1. WOULD YOU WANT THIS AT FULL PRICE?

Two things go into this. First, the thrill factor: The wise Marie Kondo once advised to only hang on to things that bring you joy, and the same goes for incoming inventory. If you find yourself rationally listing all the reasons why you should like something (“the multiple interior pockets!" or “the cropped length is so good on my short frame!”) yet feel no spark, odds are you’re settling in the name of a bargain-induced shot of adrenaline. Secondly, examine how well it suits your practical needs. We’ll get into this further in question four, but for now simply focus on the barebones utility of the thing. Example: If you struggle to walk in kitten heels, put down the four-inch stilettos.

About that Marni: Yes, it thrills me—navy suede is so chic I want to be buried in it, and the gold hardware would elevate my sloppiest of outfits—but the shape is smaller than anything I currently use. So no, I wouldn’t pay the $1,000 + original asking price. That doesn’t knock it out of the running, but my Spidey sales senses are tingling.

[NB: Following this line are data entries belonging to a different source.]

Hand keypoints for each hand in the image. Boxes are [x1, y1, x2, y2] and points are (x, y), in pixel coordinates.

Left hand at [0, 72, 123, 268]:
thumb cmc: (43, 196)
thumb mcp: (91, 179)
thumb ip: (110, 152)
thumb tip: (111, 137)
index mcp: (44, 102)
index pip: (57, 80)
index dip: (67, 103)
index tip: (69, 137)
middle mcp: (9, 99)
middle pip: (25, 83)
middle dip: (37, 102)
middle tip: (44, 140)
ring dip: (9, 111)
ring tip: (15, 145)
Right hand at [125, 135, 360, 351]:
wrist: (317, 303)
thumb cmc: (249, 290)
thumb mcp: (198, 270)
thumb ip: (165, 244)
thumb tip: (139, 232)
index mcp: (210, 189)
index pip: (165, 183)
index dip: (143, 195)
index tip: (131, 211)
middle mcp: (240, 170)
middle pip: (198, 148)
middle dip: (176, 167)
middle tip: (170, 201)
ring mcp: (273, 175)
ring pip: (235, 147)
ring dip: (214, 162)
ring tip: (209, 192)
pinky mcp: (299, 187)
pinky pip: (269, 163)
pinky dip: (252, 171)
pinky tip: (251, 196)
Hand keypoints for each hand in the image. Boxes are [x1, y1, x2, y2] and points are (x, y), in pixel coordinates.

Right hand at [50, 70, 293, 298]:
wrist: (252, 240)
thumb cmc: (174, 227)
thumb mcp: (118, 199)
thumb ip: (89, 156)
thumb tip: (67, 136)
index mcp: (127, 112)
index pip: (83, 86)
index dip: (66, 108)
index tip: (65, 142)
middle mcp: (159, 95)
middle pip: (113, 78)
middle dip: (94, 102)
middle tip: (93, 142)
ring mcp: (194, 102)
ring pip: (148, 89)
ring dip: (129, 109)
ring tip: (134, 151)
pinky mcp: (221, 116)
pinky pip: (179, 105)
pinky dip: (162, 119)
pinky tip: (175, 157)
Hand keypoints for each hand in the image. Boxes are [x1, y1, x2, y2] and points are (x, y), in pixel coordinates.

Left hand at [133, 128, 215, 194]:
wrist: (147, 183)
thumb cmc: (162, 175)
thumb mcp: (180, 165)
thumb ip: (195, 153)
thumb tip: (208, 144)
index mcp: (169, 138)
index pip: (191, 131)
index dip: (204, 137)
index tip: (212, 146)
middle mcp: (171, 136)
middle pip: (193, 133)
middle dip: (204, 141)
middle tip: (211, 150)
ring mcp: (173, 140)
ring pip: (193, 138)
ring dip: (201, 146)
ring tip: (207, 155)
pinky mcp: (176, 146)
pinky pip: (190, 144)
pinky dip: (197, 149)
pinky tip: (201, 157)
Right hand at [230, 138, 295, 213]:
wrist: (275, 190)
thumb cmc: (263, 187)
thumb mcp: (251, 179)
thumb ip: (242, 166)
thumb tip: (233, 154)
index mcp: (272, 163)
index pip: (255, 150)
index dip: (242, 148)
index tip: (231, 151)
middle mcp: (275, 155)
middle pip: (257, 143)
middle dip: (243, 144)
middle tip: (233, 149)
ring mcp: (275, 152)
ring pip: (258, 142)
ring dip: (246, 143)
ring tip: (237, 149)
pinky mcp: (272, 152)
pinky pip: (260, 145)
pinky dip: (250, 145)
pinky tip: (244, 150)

2. IS IT ACTUALLY YOUR SIZE?

Forget about if the item in question is flattering for a second, but like, literally, are you able to zip it up—or the opposite, does it fall off your frame? Beware of the lies-to-self that usually pop up at this point, that you’ll take something to be tailored or lose weight. Because when was the last time you did either? (Or at least, I haven't in the past 15 years). The point is, you shouldn't have to put so much effort into your clothes.

About that Marni: N/A

3. CAN YOU THINK OF THREE THINGS ALREADY IN YOUR CLOSET TO WEAR THIS WITH AND THREE OCCASIONS IT WOULD WORK FOR?

Pass if you have to purchase even more pieces just to put together an outfit. Also, we're talking about real-life events, not that formal gala or beach BBQ in the Hamptons you're still waiting to be invited to.

About that Marni: Yes! It pairs well with literally everything I own, and it I can wear it to work, dinner, or running errands on the weekend.

4. DO YOU OWN ANYTHING LIKE IT ALREADY?

Let's be honest: you don't truly need another pair of black ankle boots (though buying these is justifiable if they serve different purposes—dressy or casual, with skirts or jeans, etc.).

About that Marni: Hmm. I own two other suede bags—one in navy but it's a completely different duffel shape, and another in black that's a little bigger but not much different beyond that. We are inching closer to this being a no-go.

5. WHAT'S YOUR PAST SALES-PURCHASE SUCCESS RATE?

Got a whole section of your closet dedicated to "things I can maybe recycle for Halloween?" Proceed with caution, even if you aced the first four q's.

About that Marni: I've maintained a pretty good track record for the past two years—about one no for every 10 yeses.

The consensus? I'm buying the damn bag but not without hesitation as it didn't entirely pass points one and four above. But that brings me to maybe the most crucial question of this whole process, and that's, "Can you return it?"